AMLO is putting his (Carlos Slim’s) money where his mouth is.
AMLO has newly committed efforts towards getting Mexico, the country with the fourth worst Covid-19 death toll in the world, out of the pandemic and into a state of growth and renewed nationalist pride. He partnered with the Carlos Slim Foundation, an organization led by Mexican telecommunications tycoon Carlos Slim, to broker and in large part finance the deal with AstraZeneca. This process took his organization about 10 weeks, but Slim’s philanthropy will now put approximately 150 million doses in the arms of people across Central and South America and the Caribbean.
The use of private enterprise for this undertaking is significant because AMLO typically criticizes large corporations (which Slim owns) and corruption within the government (which Slim has contributed to). While this may be seen as a set-back in AMLO’s anti-corporation ideologies, it instead showcases his aspirations to appear as a strong, decisive leader for the country. Despite the involvement of Slim in these negotiations, the partnership is a win for AMLO’s government.
Who is winning and what about you?
LATAM is quickly emerging as a strategic player in international relations.
In a phrase that sounds like it came out of the Twilight Zone, Latin America is winning. The tacit retreat in American leadership in LATAM left a gap in leadership in the region.
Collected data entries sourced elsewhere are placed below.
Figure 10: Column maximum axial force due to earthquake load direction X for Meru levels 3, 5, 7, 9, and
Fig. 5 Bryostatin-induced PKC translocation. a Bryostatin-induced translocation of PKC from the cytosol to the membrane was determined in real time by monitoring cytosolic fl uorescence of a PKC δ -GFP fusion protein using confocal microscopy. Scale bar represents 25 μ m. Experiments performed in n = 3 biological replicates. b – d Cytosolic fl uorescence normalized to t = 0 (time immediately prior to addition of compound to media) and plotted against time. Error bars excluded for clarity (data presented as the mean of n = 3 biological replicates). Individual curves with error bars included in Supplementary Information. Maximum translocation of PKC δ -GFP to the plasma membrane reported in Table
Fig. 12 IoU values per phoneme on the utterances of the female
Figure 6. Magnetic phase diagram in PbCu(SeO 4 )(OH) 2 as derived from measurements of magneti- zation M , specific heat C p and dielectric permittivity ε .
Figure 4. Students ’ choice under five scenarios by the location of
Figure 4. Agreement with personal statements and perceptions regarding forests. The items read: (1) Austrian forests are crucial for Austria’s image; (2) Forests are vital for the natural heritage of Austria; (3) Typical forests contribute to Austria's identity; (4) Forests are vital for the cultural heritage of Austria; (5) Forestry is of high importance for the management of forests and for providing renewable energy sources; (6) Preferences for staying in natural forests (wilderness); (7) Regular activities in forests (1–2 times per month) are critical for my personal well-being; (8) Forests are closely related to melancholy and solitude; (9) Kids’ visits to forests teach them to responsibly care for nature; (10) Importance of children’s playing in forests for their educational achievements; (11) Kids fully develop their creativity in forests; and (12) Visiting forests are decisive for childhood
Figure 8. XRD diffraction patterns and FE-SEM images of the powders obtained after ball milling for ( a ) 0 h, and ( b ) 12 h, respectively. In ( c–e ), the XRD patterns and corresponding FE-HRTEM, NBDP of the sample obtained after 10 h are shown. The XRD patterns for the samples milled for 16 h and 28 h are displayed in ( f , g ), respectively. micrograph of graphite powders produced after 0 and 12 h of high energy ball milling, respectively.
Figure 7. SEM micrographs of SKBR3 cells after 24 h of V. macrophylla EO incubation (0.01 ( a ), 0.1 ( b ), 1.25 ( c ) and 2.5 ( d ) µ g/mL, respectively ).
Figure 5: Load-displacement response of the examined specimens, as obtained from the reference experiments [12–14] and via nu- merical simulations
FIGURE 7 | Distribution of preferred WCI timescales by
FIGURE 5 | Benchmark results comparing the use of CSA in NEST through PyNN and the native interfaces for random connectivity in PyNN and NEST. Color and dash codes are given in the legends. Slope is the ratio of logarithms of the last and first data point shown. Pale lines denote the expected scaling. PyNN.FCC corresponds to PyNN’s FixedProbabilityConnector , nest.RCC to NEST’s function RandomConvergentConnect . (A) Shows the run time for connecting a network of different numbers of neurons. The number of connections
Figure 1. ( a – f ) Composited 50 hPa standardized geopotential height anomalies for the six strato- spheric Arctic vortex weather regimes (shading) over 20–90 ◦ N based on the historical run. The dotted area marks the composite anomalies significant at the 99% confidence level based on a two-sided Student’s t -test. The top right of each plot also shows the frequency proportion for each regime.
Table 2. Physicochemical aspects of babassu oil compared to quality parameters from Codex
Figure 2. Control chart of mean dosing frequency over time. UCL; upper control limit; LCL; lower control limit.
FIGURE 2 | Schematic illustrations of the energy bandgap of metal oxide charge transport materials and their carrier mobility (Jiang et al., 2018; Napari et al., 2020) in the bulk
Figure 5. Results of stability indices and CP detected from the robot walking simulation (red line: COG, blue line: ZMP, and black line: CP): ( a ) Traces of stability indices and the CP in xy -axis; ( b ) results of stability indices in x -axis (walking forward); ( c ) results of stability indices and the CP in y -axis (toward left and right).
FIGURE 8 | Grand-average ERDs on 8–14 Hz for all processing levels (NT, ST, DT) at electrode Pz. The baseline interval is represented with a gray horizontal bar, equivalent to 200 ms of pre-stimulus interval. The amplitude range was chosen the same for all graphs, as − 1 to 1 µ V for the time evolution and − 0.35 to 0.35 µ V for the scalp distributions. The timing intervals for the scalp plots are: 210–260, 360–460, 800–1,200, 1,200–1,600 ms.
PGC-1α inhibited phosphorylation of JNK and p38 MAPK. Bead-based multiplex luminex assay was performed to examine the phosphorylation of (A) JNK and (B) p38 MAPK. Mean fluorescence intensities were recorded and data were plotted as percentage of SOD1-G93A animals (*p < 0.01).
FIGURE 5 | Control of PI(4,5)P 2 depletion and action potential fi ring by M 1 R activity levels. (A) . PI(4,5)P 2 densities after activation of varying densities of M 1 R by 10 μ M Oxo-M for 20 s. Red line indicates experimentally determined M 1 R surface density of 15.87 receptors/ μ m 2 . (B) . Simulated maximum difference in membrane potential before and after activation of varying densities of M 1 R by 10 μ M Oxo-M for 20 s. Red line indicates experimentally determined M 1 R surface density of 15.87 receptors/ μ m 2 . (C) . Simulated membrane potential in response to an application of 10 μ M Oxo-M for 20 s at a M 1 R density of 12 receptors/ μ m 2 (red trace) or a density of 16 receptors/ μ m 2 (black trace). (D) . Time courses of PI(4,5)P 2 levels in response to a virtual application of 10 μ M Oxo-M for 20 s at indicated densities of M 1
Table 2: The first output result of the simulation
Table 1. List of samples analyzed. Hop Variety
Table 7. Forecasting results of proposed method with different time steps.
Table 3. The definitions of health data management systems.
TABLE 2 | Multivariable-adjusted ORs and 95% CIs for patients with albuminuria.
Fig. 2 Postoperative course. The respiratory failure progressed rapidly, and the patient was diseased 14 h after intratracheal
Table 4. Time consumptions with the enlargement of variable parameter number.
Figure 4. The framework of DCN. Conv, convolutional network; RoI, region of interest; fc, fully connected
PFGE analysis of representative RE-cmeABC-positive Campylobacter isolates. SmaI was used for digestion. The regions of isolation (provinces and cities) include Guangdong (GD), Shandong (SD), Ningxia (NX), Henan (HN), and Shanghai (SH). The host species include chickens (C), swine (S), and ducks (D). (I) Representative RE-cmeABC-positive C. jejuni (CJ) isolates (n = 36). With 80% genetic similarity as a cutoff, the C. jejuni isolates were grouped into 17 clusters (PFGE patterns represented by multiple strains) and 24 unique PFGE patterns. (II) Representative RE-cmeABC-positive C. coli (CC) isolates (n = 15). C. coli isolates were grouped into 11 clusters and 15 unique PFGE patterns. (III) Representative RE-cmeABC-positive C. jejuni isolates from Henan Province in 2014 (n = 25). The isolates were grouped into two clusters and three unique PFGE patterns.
Large international players have been scrambling during the pandemic to fill these vacuums and vie for an influential position in LATAM. Xi Jinping, particularly, has used the pandemic to exercise soft power over LATAM and the Caribbean, pursuing his political and economic goals. The Chinese vaccines are amongst the most used across South America; China has given over 123 million doses to Latin countries. Through health diplomacy, Xi is gaining access to leverage that aids their diplomatic relations. Some examples include pressuring some countries to cut ties with Taiwan in exchange for vaccines or expanding their access to the hotly demanded LATAM commodities market.
Xi is not the only interested player here. Pedro Sanchez, has been pushing the European Union to finalize a deal with Mercosur as well as Chile and Mexico to give the EU an economic foothold in a region that is quickly turning from the USA to China for investment and trade. Biden, however, appears nonchalant about the security of the USA’s leadership, and has only recently pledged 80 million doses, with no information as to their destination. They have additionally aided Mexico with several surplus Pfizer and Moderna doses.
There is no question that LATAM’s status as a coveted investment opportunity has only grown during the pandemic, as well as the new access to commodities in countries like Argentina, Chile, Bolivia and Peru. Covid-19 and the implicit withdrawal of Biden’s leadership in the region during the pandemic has left a stark gap in the power dynamics of LATAM. Amidst an international scramble for Latin American resources, AMLO and Fernandez have managed to step into the gap themselves. This camaraderie shows promise in the future of Latin American and Caribbean cooperation and integration. With the possibility of Lula in Brazil and Castillo in Peru soon joining the ‘Axis of Good,’ this partnership is important to watch out for as it will prove key for the future of Latin American relations with China, the EU, and the US.